Assume I have to write a C or C++ computational intensive function that has 2 arrays as input and one array as output. If the computation uses the 2 input arrays more often than it updates the output array, I'll end up in a situation where the output array seldom gets cached because it's evicted in order to fetch the 2 input arrays.
I want to reserve one fraction of the cache for the output array and enforce somehow that those lines don't get evicted once they are fetched, in order to always write partial results in the cache.
Update1(output[]) // Output gets cached
DoCompute1(input1[]); // Input 1 gets cached
DoCompute2(input2[]); // Input 2 gets cached
Update2(output[]); // Output is not in the cache anymore and has to get cached again
...
I know there are mechanisms to help eviction: clflush, clevict, _mm_clevict, etc. Are there any mechanisms for the opposite?

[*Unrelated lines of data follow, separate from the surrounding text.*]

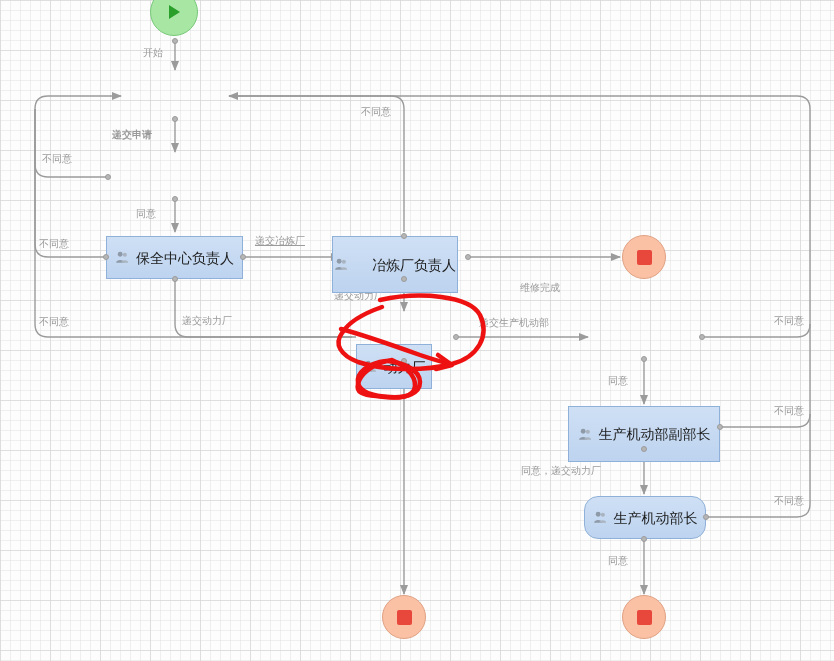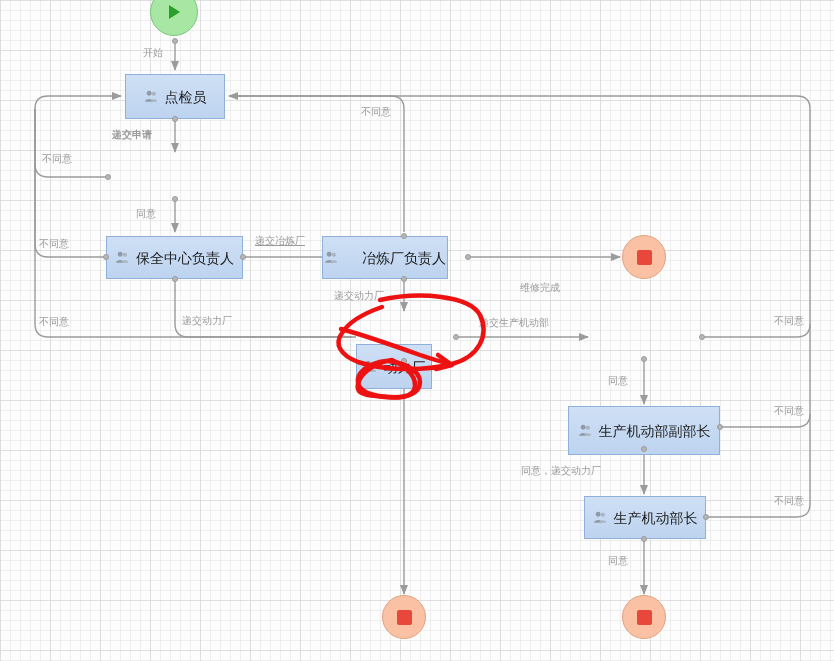--- a/index.html
+++ b/index.html
@@ -169,48 +169,39 @@
     </g>
   </svg>
 
   <div class="start-node" style="left:150px; top:-12px; width:48px; height:48px;">
     <svg width="20" height="20" viewBox="0 0 20 20">
       <path d="M5,3 L16,10 L5,17 z" fill="#2aa02a"></path>
     </svg>
   </div>
   <div class="port" style="left:172px; top:38px;"></div>
 
-  <div class="node" style="left:125px; top:74px; width:100px; height:45px;">
-    <svg class="user-icon" viewBox="0 0 16 16">
-      <circle cx="5.5" cy="4.5" r="2.6" fill="#8e9aa8"></circle>
-      <path d="M1.2,13.5 C1.2,9.6 9.8,9.6 9.8,13.5 z" fill="#8e9aa8"></path>
-      <circle cx="10.5" cy="5" r="2.2" fill="#aab4c0"></circle>
-      <path d="M6.8,13.5 C6.8,10.2 14,10.2 14,13.5 z" fill="#aab4c0"></path>
-    </svg>
-    <span class="node-label">点检员</span>
-  </div>
   <div class="port" style="left:172px; top:116px;"></div>
 
   <div class="port" style="left:105px; top:174px;"></div>
   <div class="port" style="left:172px; top:196px;"></div>
 
   <div class="node" style="left:106px; top:236px; width:137px; height:43px;">
     <svg class="user-icon" viewBox="0 0 16 16">
       <circle cx="5.5" cy="4.5" r="2.6" fill="#8e9aa8"></circle>
       <path d="M1.2,13.5 C1.2,9.6 9.8,9.6 9.8,13.5 z" fill="#8e9aa8"></path>
       <circle cx="10.5" cy="5" r="2.2" fill="#aab4c0"></circle>
       <path d="M6.8,13.5 C6.8,10.2 14,10.2 14,13.5 z" fill="#aab4c0"></path>
     </svg>
     <span class="node-label">保全中心负责人</span>
   </div>
   <div class="port" style="left:103px; top:254px;"></div>
   <div class="port" style="left:240px; top:254px;"></div>
   <div class="port" style="left:172px; top:276px;"></div>
 
-  <div class="node" style="left:322px; top:236px; width:126px; height:43px;gap:23px;">
+  <div class="node" style="left:332px; top:236px; width:126px; height:57px;gap:23px;">
     <svg class="user-icon" viewBox="0 0 16 16">
       <circle cx="5.5" cy="4.5" r="2.6" fill="#8e9aa8"></circle>
       <path d="M1.2,13.5 C1.2,9.6 9.8,9.6 9.8,13.5 z" fill="#8e9aa8"></path>
       <circle cx="10.5" cy="5" r="2.2" fill="#aab4c0"></circle>
       <path d="M6.8,13.5 C6.8,10.2 14,10.2 14,13.5 z" fill="#aab4c0"></path>
     </svg>
     <span class="node-label">冶炼厂负责人</span>
   </div>
   <div class="port" style="left:401px; top:233px;"></div>
   <div class="port" style="left:465px; top:254px;"></div>
@@ -224,33 +215,33 @@
       <path d="M6.8,13.5 C6.8,10.2 14,10.2 14,13.5 z" fill="#aab4c0"></path>
     </svg>
     <span class="node-label">动力厂</span>
   </div>
   <div class="port" style="left:453px; top:334px;"></div>
   <div class="port" style="left:401px; top:358px;"></div>
 
   <div class="port" style="left:699px; top:334px;"></div>
   <div class="port" style="left:641px; top:356px;"></div>
 
-  <div class="node" style="left:568px; top:406px; width:152px; height:49px;">
+  <div class="node" style="left:568px; top:406px; width:152px; height:56px;">
     <svg class="user-icon" viewBox="0 0 16 16">
       <circle cx="5.5" cy="4.5" r="2.6" fill="#8e9aa8"></circle>
       <path d="M1.2,13.5 C1.2,9.6 9.8,9.6 9.8,13.5 z" fill="#8e9aa8"></path>
       <circle cx="10.5" cy="5" r="2.2" fill="#aab4c0"></circle>
       <path d="M6.8,13.5 C6.8,10.2 14,10.2 14,13.5 z" fill="#aab4c0"></path>
     </svg>
     <span class="node-label">生产机动部副部长</span>
   </div>
   <div class="port" style="left:717px; top:424px;"></div>
   <div class="port" style="left:641px; top:446px;"></div>
 
-  <div class="node" style="left:584px; top:496px; width:122px; height:43px;">
+  <div class="node" style="left:584px; top:496px; width:122px; height:43px;border-radius:14px;">
     <svg class="user-icon" viewBox="0 0 16 16">
       <circle cx="5.5" cy="4.5" r="2.6" fill="#8e9aa8"></circle>
       <path d="M1.2,13.5 C1.2,9.6 9.8,9.6 9.8,13.5 z" fill="#8e9aa8"></path>
       <circle cx="10.5" cy="5" r="2.2" fill="#aab4c0"></circle>
       <path d="M6.8,13.5 C6.8,10.2 14,10.2 14,13.5 z" fill="#aab4c0"></path>
     </svg>
     <span class="node-label">生产机动部长</span>
   </div>
   <div class="port" style="left:703px; top:514px;"></div>
   <div class="port" style="left:641px; top:536px;"></div>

I am thinking of 3 possible solutions:
- Using _mm_prefetch from time to time to fetch the data back if it has been evicted. However this might generate unnecessary traffic plus that I need to be very careful to when to introduce them;
- Trying to do processing on smaller chunks of data. However this would work only if the problem allows it;
- Disabling hardware prefetchers where that's possible to reduce the rate of unwanted evictions.
Other than that, is there any elegant solution?